Читать книгу «Крылья Мастера/Ангел Маргариты» онлайн полностью📖 — Михаила Юрьевича Белозерова — MyBook.
cover



– Господи! Говорили же люди с доброй душой, «не думай!», – Напомнил о себе Богданов. – На войне, брат, не думают, иначе будет хуже. Вот я, брат, и не думаю, – пожаловался он ещё пуще; и пора было выдавить эту самую слезу и умиляться их непутёвой жизни, в которую ворвалась война и перевернула всё вверх тормашками, и готова была посмеяться над ними больше прежнего, хотя куда уж, смести всех в одну урну и развеять над Днепром.

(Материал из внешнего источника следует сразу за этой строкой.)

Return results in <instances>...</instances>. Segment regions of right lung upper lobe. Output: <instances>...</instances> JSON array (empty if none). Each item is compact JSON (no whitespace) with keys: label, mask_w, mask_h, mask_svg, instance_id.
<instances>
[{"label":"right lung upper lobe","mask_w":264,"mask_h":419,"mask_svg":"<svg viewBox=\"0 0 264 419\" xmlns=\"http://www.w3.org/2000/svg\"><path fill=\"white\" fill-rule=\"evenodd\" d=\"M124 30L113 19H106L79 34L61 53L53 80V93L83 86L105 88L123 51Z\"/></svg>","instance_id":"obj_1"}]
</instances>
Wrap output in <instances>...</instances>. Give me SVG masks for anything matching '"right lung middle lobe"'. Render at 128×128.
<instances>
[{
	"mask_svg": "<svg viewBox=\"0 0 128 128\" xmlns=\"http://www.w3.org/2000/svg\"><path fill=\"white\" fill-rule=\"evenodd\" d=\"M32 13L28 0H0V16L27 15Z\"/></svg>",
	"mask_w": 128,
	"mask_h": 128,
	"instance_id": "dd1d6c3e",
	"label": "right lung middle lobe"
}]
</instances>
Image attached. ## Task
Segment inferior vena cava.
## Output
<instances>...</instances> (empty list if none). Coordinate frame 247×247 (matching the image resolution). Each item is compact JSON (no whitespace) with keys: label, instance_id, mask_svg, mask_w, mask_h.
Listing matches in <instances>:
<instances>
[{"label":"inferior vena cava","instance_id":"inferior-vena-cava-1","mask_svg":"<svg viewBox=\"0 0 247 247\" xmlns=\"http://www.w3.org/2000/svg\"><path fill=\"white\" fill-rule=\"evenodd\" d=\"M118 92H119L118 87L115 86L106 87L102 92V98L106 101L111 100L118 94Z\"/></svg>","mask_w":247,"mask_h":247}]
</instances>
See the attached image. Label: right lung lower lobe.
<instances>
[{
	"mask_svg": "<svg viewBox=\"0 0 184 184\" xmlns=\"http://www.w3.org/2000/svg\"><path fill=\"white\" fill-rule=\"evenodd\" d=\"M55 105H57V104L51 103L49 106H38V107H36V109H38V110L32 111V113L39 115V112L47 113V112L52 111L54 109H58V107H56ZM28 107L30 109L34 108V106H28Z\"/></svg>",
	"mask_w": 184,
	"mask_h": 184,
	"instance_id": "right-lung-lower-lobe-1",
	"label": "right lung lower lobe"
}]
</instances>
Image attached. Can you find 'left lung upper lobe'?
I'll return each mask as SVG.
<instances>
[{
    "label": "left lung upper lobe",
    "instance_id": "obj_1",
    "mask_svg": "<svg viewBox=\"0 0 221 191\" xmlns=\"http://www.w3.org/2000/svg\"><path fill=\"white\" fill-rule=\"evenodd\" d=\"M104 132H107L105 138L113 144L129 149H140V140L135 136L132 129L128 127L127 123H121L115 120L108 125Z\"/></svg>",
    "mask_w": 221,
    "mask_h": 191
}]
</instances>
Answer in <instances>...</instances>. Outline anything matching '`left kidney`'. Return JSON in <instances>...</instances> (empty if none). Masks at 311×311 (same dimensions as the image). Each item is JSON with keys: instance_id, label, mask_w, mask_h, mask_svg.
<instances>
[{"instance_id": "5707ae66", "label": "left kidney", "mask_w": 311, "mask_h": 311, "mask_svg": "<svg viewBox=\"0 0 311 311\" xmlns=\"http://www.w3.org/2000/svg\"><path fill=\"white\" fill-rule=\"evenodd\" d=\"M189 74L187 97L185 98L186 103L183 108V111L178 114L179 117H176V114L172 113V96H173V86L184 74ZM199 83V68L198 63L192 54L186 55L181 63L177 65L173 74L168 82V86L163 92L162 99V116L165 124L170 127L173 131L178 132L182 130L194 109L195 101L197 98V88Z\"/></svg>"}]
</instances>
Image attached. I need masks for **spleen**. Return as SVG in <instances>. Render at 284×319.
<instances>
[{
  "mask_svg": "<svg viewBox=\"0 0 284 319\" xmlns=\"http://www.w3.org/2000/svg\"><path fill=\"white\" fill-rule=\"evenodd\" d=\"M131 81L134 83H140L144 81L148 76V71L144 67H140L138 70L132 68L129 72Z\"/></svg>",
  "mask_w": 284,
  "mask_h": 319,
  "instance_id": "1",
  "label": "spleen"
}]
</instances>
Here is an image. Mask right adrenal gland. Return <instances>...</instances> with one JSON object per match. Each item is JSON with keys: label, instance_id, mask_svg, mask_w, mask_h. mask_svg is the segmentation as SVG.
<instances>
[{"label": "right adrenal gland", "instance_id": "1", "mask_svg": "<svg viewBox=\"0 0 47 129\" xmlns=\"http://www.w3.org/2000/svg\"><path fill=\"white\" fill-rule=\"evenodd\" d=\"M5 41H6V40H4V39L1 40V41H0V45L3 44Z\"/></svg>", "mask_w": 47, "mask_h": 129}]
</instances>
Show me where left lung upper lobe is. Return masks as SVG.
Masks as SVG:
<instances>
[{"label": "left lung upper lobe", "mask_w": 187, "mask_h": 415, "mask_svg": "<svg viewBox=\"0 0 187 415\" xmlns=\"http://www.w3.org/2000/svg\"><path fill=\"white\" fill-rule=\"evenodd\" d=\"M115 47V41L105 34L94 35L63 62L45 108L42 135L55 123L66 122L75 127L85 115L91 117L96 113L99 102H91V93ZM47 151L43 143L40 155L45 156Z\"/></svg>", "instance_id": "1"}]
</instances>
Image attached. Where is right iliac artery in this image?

– Ё-моё! – среагировал Булгаков в пренебрежительном смысле: «Всего лишь?», отчасти выдавая своё романтическое видение войны, от которого никак не мог отделаться, как от банного листа. Из-за присказки «ё-моё» в школе у него была соответствующая кличка, на которую он охотно откликался. Богданов же – за Циркуля без предупреждения мог дать в морду. Даже Булгаков, который всех своих школьных приятелей с наглецой называл не иначе как по кличкам, к Богданову в этом плане относился с величайшей осторожностью, зная, что Богданов весьма силён и жёсток.

И они, как прежде, как в бытности гимназистами, понеслись вприпрыжку сломя голову, вниз, под сенью Андреевской церкви, по знакомой брусчатке, к реке, со стороны которой дул колкий, морозистый ветер.

– Я, брат, такого навидался, – поменял ногу Богданов, дабы быть в ногу с Булгаковым, словно тем самым признавая его превосходство по части виденья невидимой части мира.

Так небезосновательно показалось Булгакову, и он едва не возгордился своими кривыми способностями, вспомнив, однако, вовремя о грядущей проклятой среде.

– Чего же? – насмешливо уточнил он, не давая другу перейти в выборочно-сентиментальное состояние души.

Булгаков после того, как решил откосить от армии, не хотел слышать никакого вранья, кроме как о пирамиде, тупом кие и двух шарах, да и то в виде исключения. Все откровения ему казались лживыми, словно весь день был лживый и даже тени церкви под горкой источала ложь, и ему казалось, что он не переживёт следующей недели, и больше ничего не имело смысла, даже отчасти столбовая дворянка Тася, которую он дюже любил и носил на руках. Таким он был в душе жёстким, как старая подмётка Африканыча.

– Войска не готовы, авиации – никакой! – всё же не удержался Богданов, хотя прекрасно понял холодную нервность Булгакова. – Воевать невозможно!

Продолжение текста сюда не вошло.